New Polish edition of Oakeshott’s essays

The translator Samanta Stecko writes:

It is my great pleasure to inform you that a selection of Michael Oakeshott’s essays that I have translated into Polish has recently been published by Państwowy Instytut Wydawniczy publishing house based in Warsaw. The volume, entitled Essays on History, Civil Association and Politics, includes the whole of On History and Other Essays and a large part of the 1991 edition of Rationalism in Politics and Other Essays, including the complete On Hobbes section. It is up till now the largest selection of Oakeshott’s works appearing in Polish, following the previously published: an introductory anthology of his essays, The Politics of Faith and the Politics of Scepticism and On Human Conduct.
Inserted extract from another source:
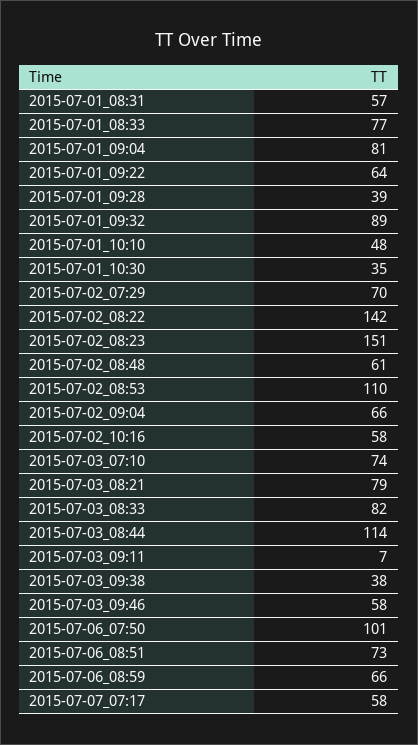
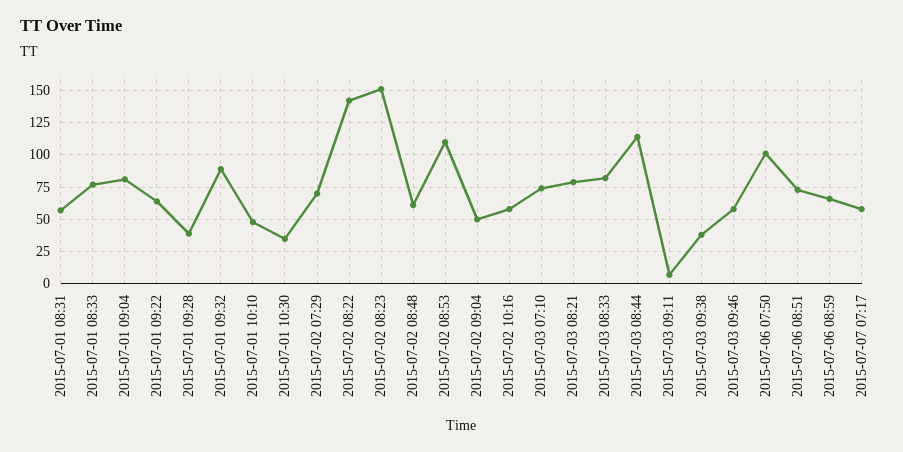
2015-07-02_09:04: 66 -> 50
In my Foreword to the book I discuss the two main themes of the volume – history on the one hand and civil association on the other – within a broader framework of Oakeshott’s lifetime achievement, which still remains largely unexplored here in Poland. Treating the Tower of Babel motif as a key to the understanding of both themes, I start with a presentation of Oakeshott’s conception of history as an attempt to secure the autonomy and dignity of historical understanding within an essentially pluralistic world of human activity. I go on to discuss Oakeshott’s conception of civil association as an anti-Babelian vision of the state, strongly inspired by Hobbes’ Leviathan, the fortunes of which he managed to unfold within an original version of political history, which is no longer framed by the question of optimal constitution and focuses on the issues of the office and scope of government. This I hope will be seen as a refreshing perspective here in Poland, where centuries of strife for independence have taught us to read history from the perspective of crucial collective goals, rather than in terms of the development of the formal bonds of common existence. I also consider it of particular importance that the essay The Rule of Law has been included in the book, since Poland has been having trouble abiding by the principle of the authority of law in recent years. The volume ends with some closing remarks by Polish philosopher, professor Piotr Nowak, who focuses on the issues of rationalism, tradition and education.